Chapter II.—Return of Athanasius the Great from Rome; Letter of Constantine Cæsar, Son of Constantine the Great; Renewed Machinations of the Arians against Athanasius; Acacius of Berrœa; War between Constans and Constantine.
At this period Athanasius returned from Gaul to Alexandria. 1210 It is said that Constantine intended to have recalled him, and that in his testament he even gave orders to that effect. But as he was prevented by death from performing his intention, his son who bore his name, and who was then commanding in Western Gaul, recalled Athanasius, and wrote a letter on the subject to the people of Alexandria. Having met with a copy of this letter translated from the Latin into Greek, I shall insert it precisely as I found it. It is as follows:—
“Constantine Cæsar, to the people of the Catholic Church in the city of Alexandria. 1211
“You cannot, I believe, be unacquainted with the fact that Athanasius, the interpreter of the venerated law, since the cruelty of his bloodthirsty and hostile enemies continued, to the danger of his sacred person, was sent for a time into Gaul in order that he might not incur irretrievable extremities through the perversity of these worthless opponents; in order then to make this danger futile, he was taken out of the jaws of the men, who pressed upon him, and was commanded to live near me, so that in the city where he dwelt, he might be amply furnished with all necessaries; but his virtue is so famous and extraordinary, because he is confident of Divine aid, that he sets at naught all the rougher burdens of fortune. Our lord and my father, Constantine Augustus, of blessed memory, intended to have reinstated this bishop in his own place, and thus especially to have restored him to your much beloved piety; but, since he was anticipated by the human lot, and died before fulfilling his intention, I, as his successor, purpose to carry into execution the design of the emperor of Divine memory. Athanasius will inform you, when he shall see your face, in how great reverence he was held by me. Nor is it surprising that I should have acted as I have done towards him, for the image of your own desire and the appearance of so noble a man, moved and impelled me to this step. May Divine Providence watch over you, my beloved brethren.”

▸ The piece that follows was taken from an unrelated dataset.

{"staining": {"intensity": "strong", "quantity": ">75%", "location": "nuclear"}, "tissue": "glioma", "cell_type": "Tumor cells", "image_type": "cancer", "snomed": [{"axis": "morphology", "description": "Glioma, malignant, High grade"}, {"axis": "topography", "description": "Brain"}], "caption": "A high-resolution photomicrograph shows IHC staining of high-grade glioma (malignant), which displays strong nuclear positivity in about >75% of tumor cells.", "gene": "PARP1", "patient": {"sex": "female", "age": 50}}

In consequence of this letter from the emperor Athanasius went home, and resumed the government of the Egyptian churches. Those who were attached to the Arian doctrines were thrown p. 284 into consternation and could not keep the peace; they excited continuous seditions, and had recourse to other machinations against him. The partisans of Eusebius accused him before the emperor of being a seditious person, and of having reversed the decree of exile, contrary to the laws of the church, and without the consent of the bishops. I shall presently relate in the proper place, how, by their intrigues, Athanasius was again expelled from Alexandria.

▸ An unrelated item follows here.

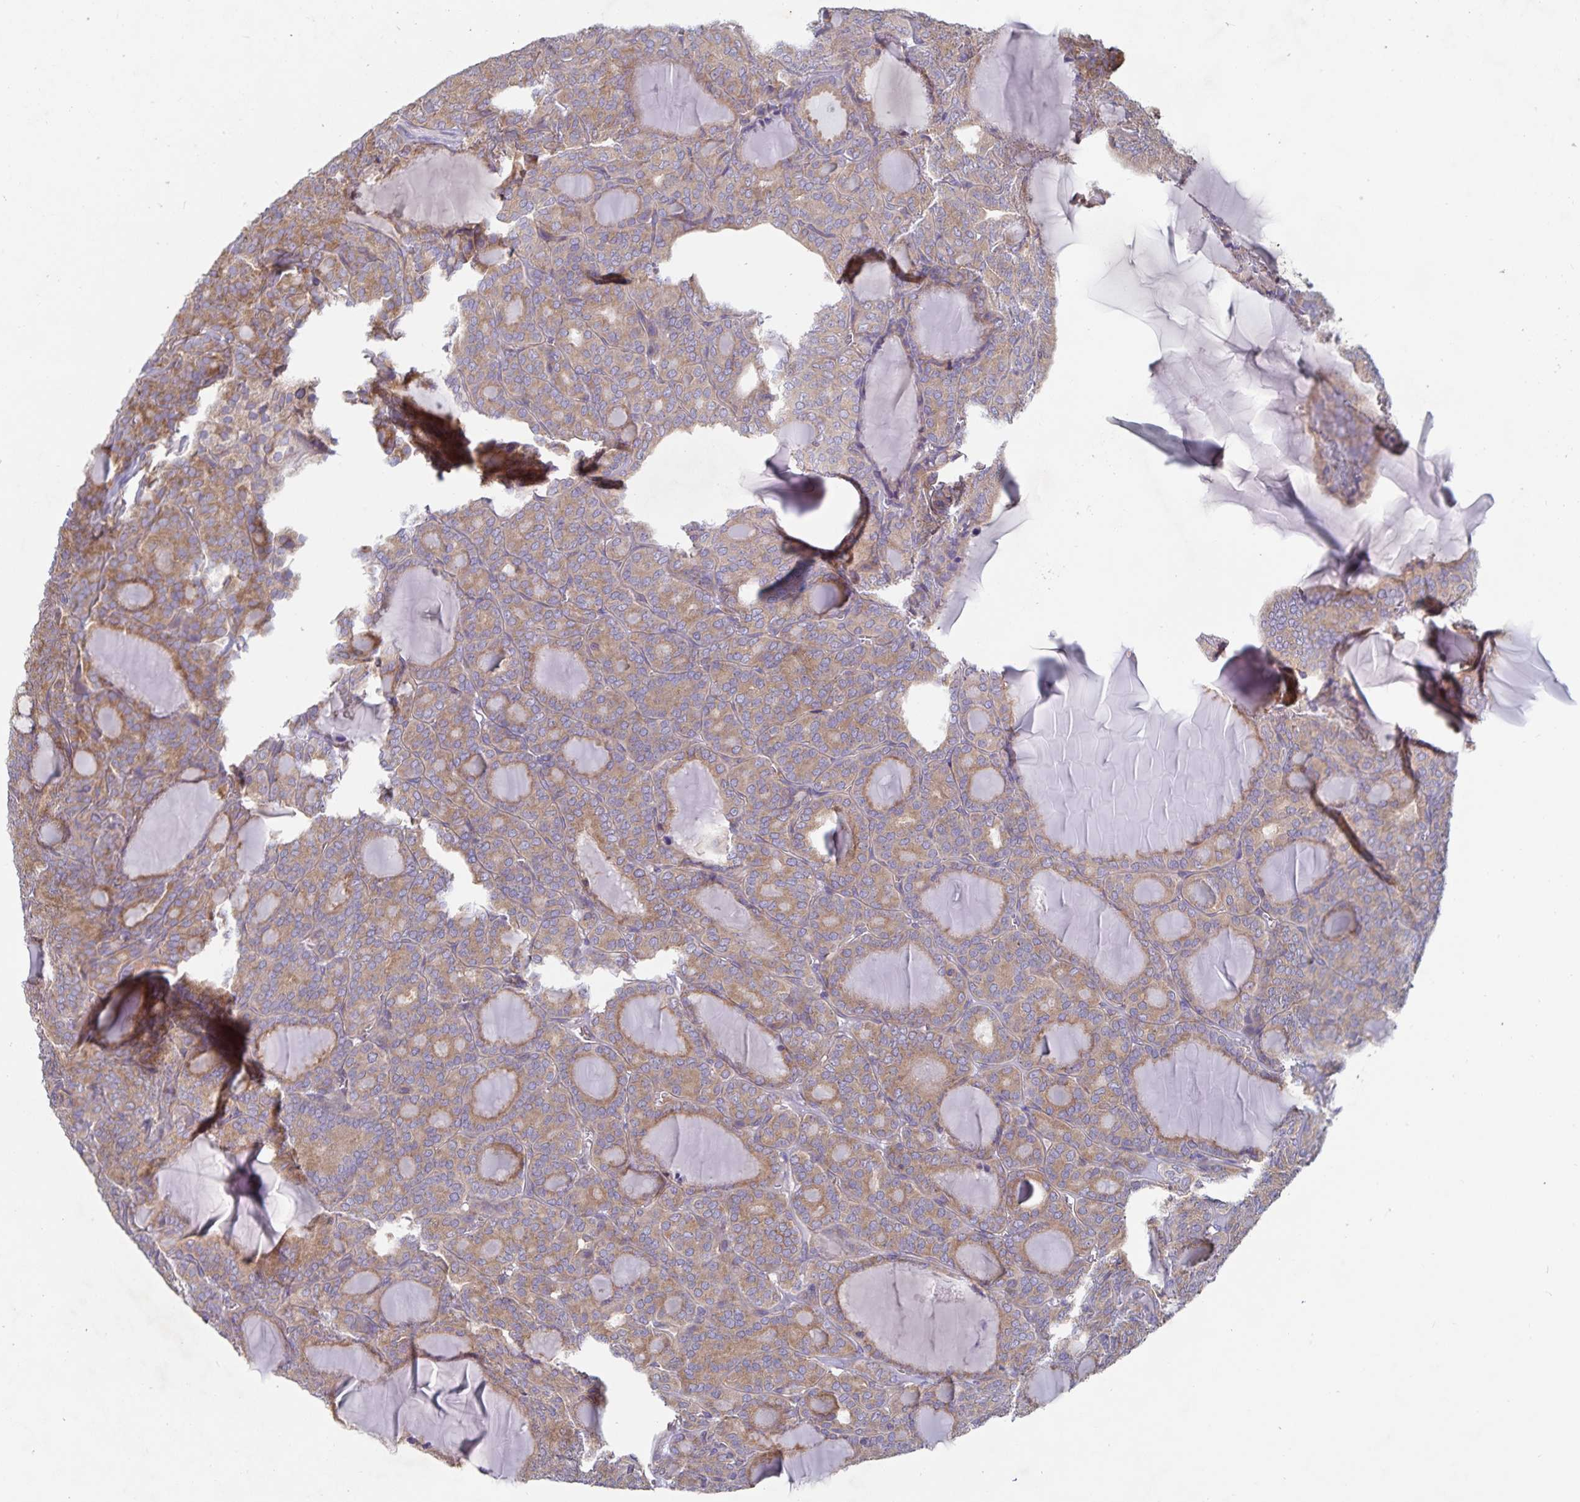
{"staining": {"intensity": "moderate", "quantity": ">75%", "location": "cytoplasmic/membranous"}, "tissue": "thyroid cancer", "cell_type": "Tumor cells", "image_type": "cancer", "snomed": [{"axis": "morphology", "description": "Follicular adenoma carcinoma, NOS"}, {"axis": "topography", "description": "Thyroid gland"}], "caption": "Moderate cytoplasmic/membranous protein expression is identified in approximately >75% of tumor cells in thyroid cancer (follicular adenoma carcinoma).", "gene": "FAM120A", "patient": {"sex": "male", "age": 74}}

Eusebius, surnamed Pamphilus, died 1212 about this period, and Acacius succeeded to the bishopric of Cæsarea in Palestine. He was a zealous imitator of Eusebius because he had been instructed by him in the Sacred Word; he possessed a capable mind and was polished in expression, so that he left many writings worthy of commendation. Not long after, 1213 the emperor Constantine declared war against his brother Constans at Aquileia, 1214 and was slain by his own generals. The Roman Empire was divided between the surviving brothers; the West fell to the lot of Constans and the East to Constantius.